Certificate Learning Objectives
Upon completion of the Social Justice Certificate, students should be able to…
- Articulate how power differences structure life outcomes, particularly regarding the role of class and economic status, gender, sexuality, race, physical and mental ability, geography, environment, and other related categories.
- Define and apply fundamental social justice values in personal and professional settings;
- Create and evaluate arguments on the role of social justice in furthering a more just and egalitarian democracy;
- Demonstrate the critical thinking, reading, listening, and analytical skills necessary to evaluate and address injustices in one’s community, one’s workplace, and other areas of civic life;
- Apply classic and contemporary social justice scholarship to compare and contrast scholarly understandings of “diversity,” “justice,” and related concepts, including how such ideas function in both academe and the greater world;
- Understand principles of justice as they relate to fields such as education, government, health, media, religion, business, art, technology, environmental science, and others.

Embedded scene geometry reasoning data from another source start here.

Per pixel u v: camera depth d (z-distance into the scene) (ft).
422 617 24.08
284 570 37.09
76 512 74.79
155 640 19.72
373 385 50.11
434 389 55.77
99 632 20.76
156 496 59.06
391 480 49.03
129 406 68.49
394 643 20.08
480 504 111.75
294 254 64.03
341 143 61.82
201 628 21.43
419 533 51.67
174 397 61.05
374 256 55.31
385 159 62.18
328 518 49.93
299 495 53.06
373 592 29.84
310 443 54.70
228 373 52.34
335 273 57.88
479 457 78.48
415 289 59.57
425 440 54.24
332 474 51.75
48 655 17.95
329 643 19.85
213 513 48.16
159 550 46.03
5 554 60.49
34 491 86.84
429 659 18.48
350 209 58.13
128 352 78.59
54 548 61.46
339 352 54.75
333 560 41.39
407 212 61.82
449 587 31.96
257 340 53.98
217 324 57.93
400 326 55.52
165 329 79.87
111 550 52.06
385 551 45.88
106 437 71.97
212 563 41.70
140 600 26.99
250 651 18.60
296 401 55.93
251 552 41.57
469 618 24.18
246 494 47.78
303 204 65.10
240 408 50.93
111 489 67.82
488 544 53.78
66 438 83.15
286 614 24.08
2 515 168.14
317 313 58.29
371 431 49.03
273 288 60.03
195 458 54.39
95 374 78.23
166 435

Students must take and earn a C or higher in 4 classes (or 12 credits) in qualifying coursework. There are no entrance requirements nor time limit for completion. All students must take SOC 205N: Critical Race Theory in the Humanities and Social Sciences as well as three other courses from the course menu below. Students must also complete a Capstone Project. The project must be completed in one of the four Certificate courses in consultation with the student’s professor(s) and/or Certificate adviser(s). If not on the course menu, students may petition for a single course to count toward the Certificate. Such course exceptions will be made by the Certificate Head(s) only.
|AF AM/WMST 101
|AM ST 226N
|ENG (WMST) 194
*Non-listed courses and independent studies must be approved by certificate Head(s)
Certificate Assessment Plan
Upon successful completion of required courses (C or better), Certificate applicants must submit a Certificate Project in one of the four certificate courses that meets three out of six (3 out of 6) Certificate Learning Objectives. Projects must demonstrate how students will apply their learning in future endeavors, including but not limited to graduate school, the workplace, philanthropy, or entrepreneurialism. Projects may take many forms (public campaign, artwork, conference paper, podcast, performance, personal statement, white paper, zine, short film, etc.) but must be approved by the student’s Certificate Project professor(s) and/or adviser(s).